Pie Fives All Around
Pizza Inn is rolling out a new fast-casual concept, Pie Five Pizza Co., to appeal to an upscale, urban demographic by creating fresh, made-to-order pies in less than five minutes.
Company executives are hoping that Pie Five, which debuted in Fort Worth, Texas, in June and joins Pizza Inn Express as another Pizza Inn spin-off, will have the company poised to roll in more than one type of dough.
“We wanted to find a way to get a customer good pizza very fast,” says Charlie Morrison, president and CEO of Pizza Inn. “We believe our Pizza Inn product, when made fresh, gives people the best quality, but in the Express it’s not always controlled the best and there’s not a lot of choice.”

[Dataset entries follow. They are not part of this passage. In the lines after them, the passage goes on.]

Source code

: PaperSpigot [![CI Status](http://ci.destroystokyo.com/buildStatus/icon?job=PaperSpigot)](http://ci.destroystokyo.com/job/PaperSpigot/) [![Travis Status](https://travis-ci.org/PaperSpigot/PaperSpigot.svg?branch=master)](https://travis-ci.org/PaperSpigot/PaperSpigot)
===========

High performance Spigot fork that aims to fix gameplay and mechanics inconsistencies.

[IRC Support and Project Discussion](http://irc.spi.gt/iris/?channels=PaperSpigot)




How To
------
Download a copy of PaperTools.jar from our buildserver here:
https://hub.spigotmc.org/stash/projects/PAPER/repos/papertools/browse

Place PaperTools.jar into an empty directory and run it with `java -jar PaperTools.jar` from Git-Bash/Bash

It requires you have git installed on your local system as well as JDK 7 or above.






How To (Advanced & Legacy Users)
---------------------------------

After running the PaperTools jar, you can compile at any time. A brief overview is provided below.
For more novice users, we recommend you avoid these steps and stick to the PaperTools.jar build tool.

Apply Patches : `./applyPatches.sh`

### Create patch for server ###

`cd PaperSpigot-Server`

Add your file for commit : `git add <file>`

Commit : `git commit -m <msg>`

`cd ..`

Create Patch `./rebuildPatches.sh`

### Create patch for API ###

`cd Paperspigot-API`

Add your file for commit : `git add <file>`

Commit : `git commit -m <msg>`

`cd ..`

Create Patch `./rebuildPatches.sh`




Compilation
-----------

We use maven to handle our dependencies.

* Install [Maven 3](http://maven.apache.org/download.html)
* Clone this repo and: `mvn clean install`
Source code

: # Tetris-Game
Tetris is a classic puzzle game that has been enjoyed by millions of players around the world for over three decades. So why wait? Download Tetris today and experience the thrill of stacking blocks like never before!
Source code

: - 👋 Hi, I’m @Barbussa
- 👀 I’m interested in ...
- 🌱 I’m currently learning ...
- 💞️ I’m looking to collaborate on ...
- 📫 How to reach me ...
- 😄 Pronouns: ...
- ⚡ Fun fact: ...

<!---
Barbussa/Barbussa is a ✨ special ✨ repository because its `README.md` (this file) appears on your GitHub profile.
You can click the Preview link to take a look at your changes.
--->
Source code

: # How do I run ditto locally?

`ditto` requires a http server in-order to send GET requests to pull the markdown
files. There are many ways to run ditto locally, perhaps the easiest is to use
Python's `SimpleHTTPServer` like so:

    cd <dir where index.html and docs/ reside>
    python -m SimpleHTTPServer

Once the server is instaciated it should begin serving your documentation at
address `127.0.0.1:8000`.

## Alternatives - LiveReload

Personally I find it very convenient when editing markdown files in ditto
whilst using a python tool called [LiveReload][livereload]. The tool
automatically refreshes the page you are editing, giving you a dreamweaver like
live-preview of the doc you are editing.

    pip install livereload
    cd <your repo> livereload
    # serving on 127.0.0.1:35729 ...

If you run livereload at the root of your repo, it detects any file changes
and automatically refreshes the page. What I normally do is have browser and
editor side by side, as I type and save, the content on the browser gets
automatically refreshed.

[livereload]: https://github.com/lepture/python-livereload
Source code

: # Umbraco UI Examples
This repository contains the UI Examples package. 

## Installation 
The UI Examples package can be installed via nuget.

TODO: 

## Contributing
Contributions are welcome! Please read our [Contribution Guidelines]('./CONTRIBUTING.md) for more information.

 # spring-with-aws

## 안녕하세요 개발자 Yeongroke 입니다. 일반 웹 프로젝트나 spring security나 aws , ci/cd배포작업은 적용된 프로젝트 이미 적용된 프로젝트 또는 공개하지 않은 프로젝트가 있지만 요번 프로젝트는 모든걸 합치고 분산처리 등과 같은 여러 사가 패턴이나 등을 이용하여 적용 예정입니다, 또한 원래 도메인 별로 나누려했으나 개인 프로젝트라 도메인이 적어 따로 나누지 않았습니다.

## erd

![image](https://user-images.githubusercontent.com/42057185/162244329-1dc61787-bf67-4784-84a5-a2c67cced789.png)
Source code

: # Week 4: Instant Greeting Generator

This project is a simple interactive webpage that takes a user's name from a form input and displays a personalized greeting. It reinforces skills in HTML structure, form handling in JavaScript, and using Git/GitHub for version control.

John Gordon, chain restaurant analyst at Pacific Management Consulting Group, says that even though pizza may seem like a saturated market, Pie Five could fill a void between the more upscale B.J.’s and California Pizza Kitchen concepts and quick serves like Domino’s and Pizza Hut. Pie Five is “somewhere in the middle in what is hopefully fertile ground,” Gordon says.
Similar to Chipotle or Subway, pizzas at Pie Five are assembled as customers walk through the line. Customers can order from the menu of 10 gourmet pies or customize their own nine-inch pizza.
“We’ve individualized the occasion and given the customer choice, so they get exactly what they want,” Morrison says, noting that Pie Five was in development for roughly nine months. After they move through the line, customers can also add a packaged salad or drink at the register, wrapping the five-minute-or-less experience.
High-speed ovens make the Pie Five experience possible, Morrison says. The restaurant stacks two conveyer-belt convection ovens that can run eight pizzas at one time, baking two pizzas every 20 seconds.
The combination of this technology with customer choice in the fast-casual space is “transformational in the pizza category,” Morrison says. He says the edgy red, white, and black design accents, balanced by the stark industrial décor of corrugated metal and exposed ductwork, turn Pie Five into a destination for the fast-paced urban clientele.
Morrison says Pie Five’s performance has so far exceeded expectations, which fares well for his plan to grow it by 100 restaurants in a year.
“For an unknown brand, it would be impossible,” Gordon says, “but with a corporate parent, a captive franchise base, and an alternate concept, they should be able to make it work.”